The breakup was even bizarre: after repeated warnings from me that things need to change or else its over, I did not hear from him in a week. During that time, I reflected and decided enough was enough and I planned on breaking up with him IF/when he contacted me. So he contacts me and says "oh I hope you can forgive me and we can still be friends" before I can even break up with him..I was thinking WTF??? but was glad because I was planning on breaking things off any way.
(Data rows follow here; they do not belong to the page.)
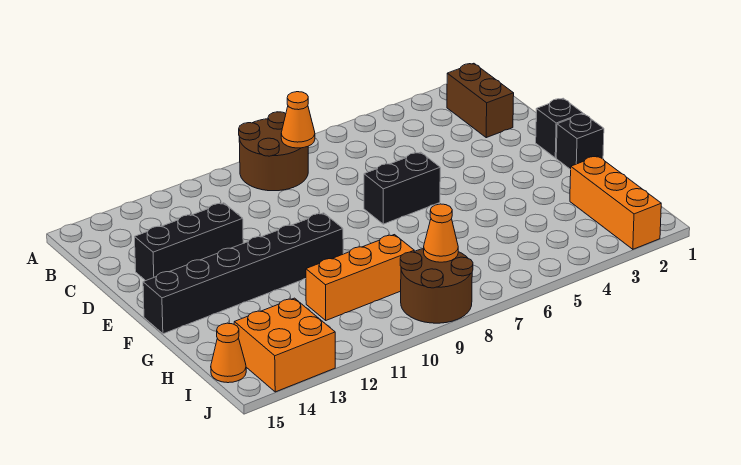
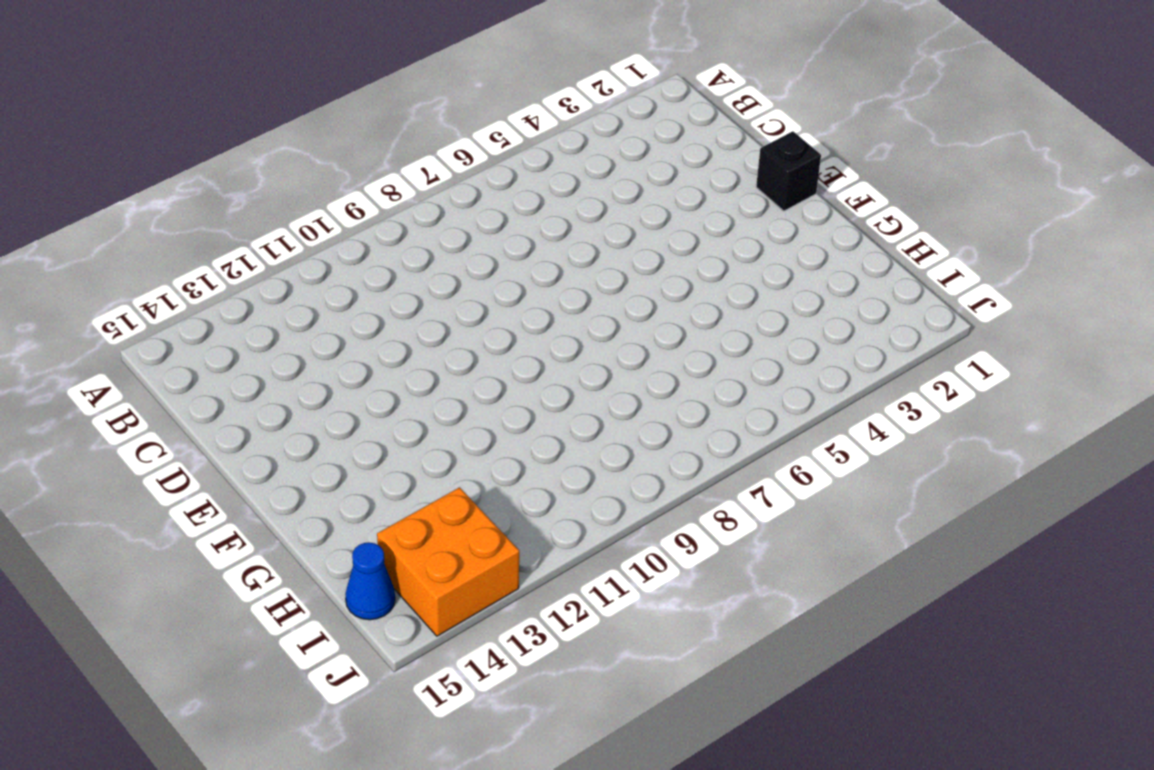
blue 1x1 cone [345,542,395,620] -> orange 1x1 cone [211,323,246,383]
none -> brown 2x2 round brick [239,112,308,191]
none -> brown 1x2 brick [447,63,514,138]
none -> black 1x3 brick [135,203,243,281]

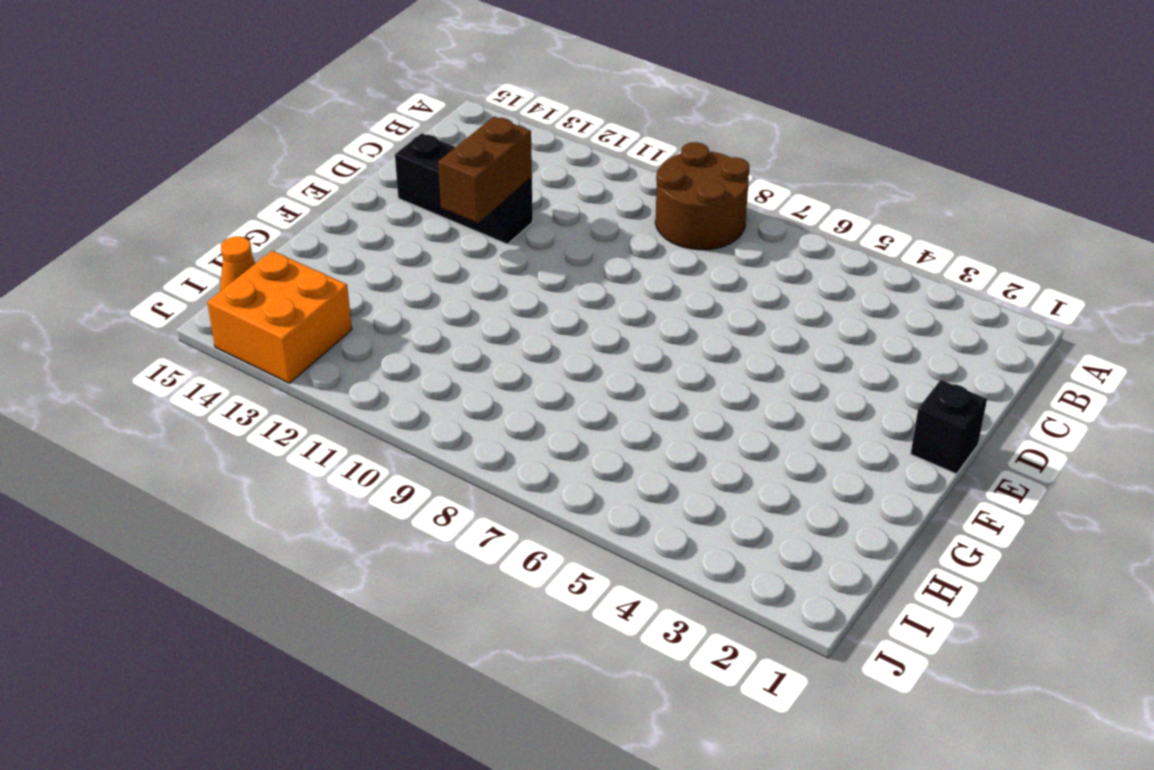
brown 1x2 brick [438,116,532,223] -> brown 1x2 brick moved to [447,63,514,138]
none -> black 1x2 brick [364,152,440,224]
none -> black 1x1 brick [556,114,604,170]
none -> black 1x6 brick [143,213,343,334]

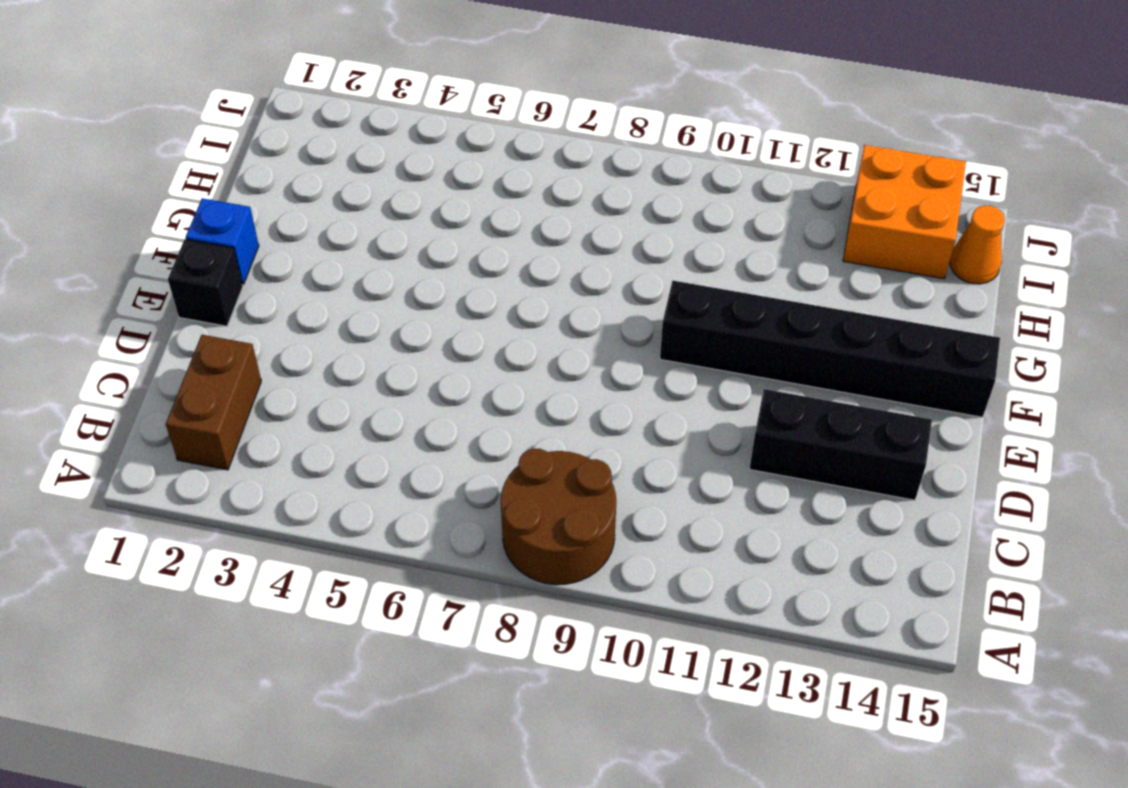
blue 1x1 brick [186,198,259,285] -> black 1x1 brick [556,114,604,170]
none -> black 1x2 brick [364,152,440,224]
none -> orange 1x3 brick [570,156,661,249]
none -> orange 1x3 brick [306,235,414,320]

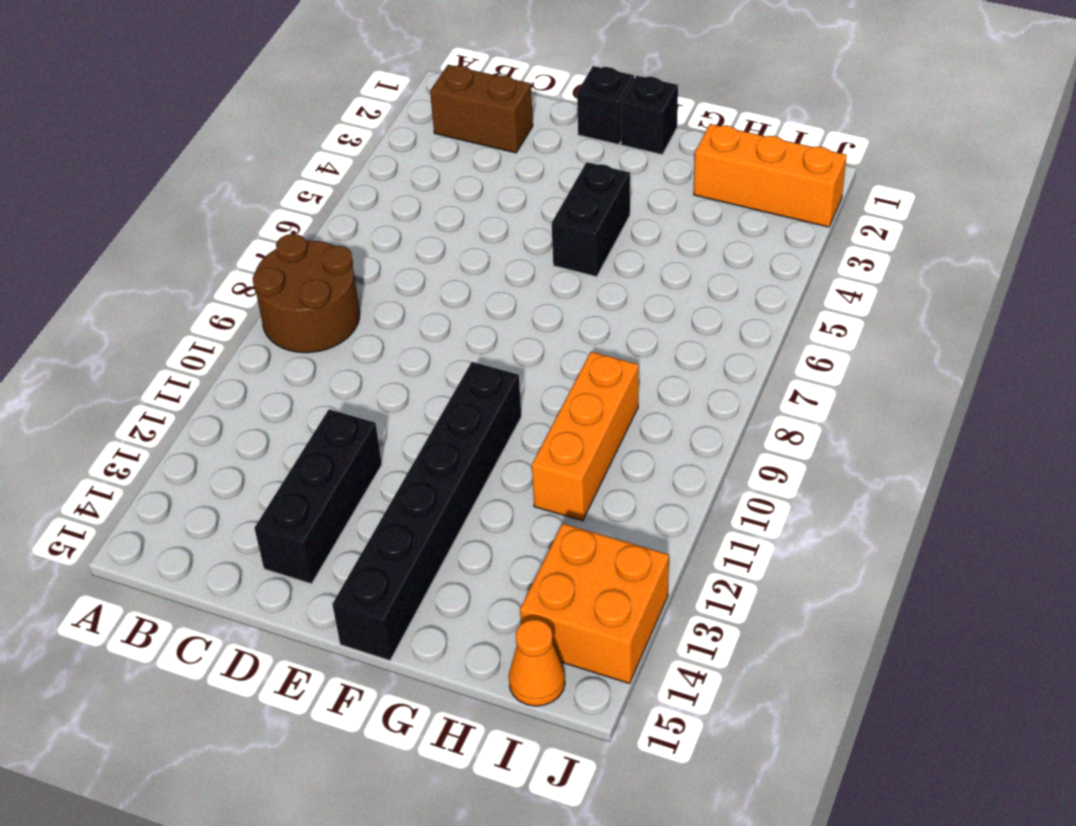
black 1x2 brick [552,162,630,277] -> black 1x2 brick moved to [364,152,440,224]
none -> brown 2x2 round brick [400,249,473,323]
none -> orange 1x1 cone [281,92,315,148]
none -> orange 1x1 cone [424,204,458,262]

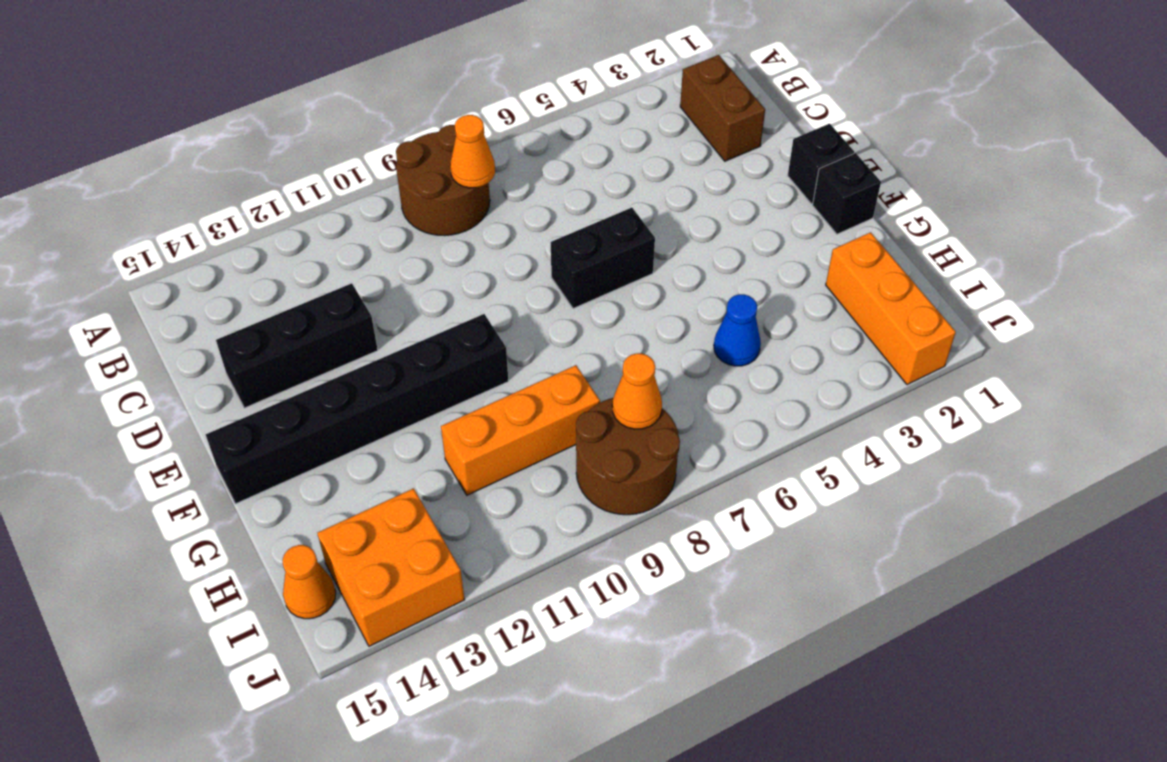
blue 1x1 cone [714,294,761,366] -> none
Then months later he contacts me aplogizing wanting me back, but told him no. I am so happy I came across this site, because it is constantly giving me validation that I made the right decision.

Jun 23 - 8PM
NinjaGirl
NinjaGirl's picture

PumpKyn80

3, 7, and 8 I can totally relate to. Mostly 3 and 8. If I had a criticism of him, it somehow turned into ME apologizing, over and over, fearful he'd leave me. I'm so happy for you that you were only involved with him for such a short time and that you're already so strong and healthy about this whole experience.
Jun 23 - 12PM
Happy1
Happy1's picture

I give you a lot of credit

I give you a lot of credit for figuring this out so fast. I wish I would have done this a few years ago when he was saying and doing things to make me uncomfortable. You're doing great and keep the NC. Read as much as you can if you think of him. Best of luck!
Jun 23 - 9AM
Steph
Steph's picture

Good for you for getting out

Good for you for getting out when you did and for not staying "friends" with him. "He would get mad at any critcism I gave, and got angry at me when I called him out on his behavior and get this - I ended up apologizing." Typical. As are the other things you mentioned and had you stayed....it would have got worse. Read the stories here of woman involved with them for years. They really do mess with your head! I'm glad that you were able to find validation here. You did the right thing! Take care:)
Jun 22 - 11PM
girlfriday
girlfriday's picture

I'm so glad you got out

I'm so glad you got out seemingly undamaged and that NC is pretty easy for you. Kudos!
Jun 23 - 8PM (Reply to #2)
PumpKyn80
PumpKyn80's picture

Thanks all. One thing this

Thanks all. One thing this experience has taught me is to listen to my gut/intitution always.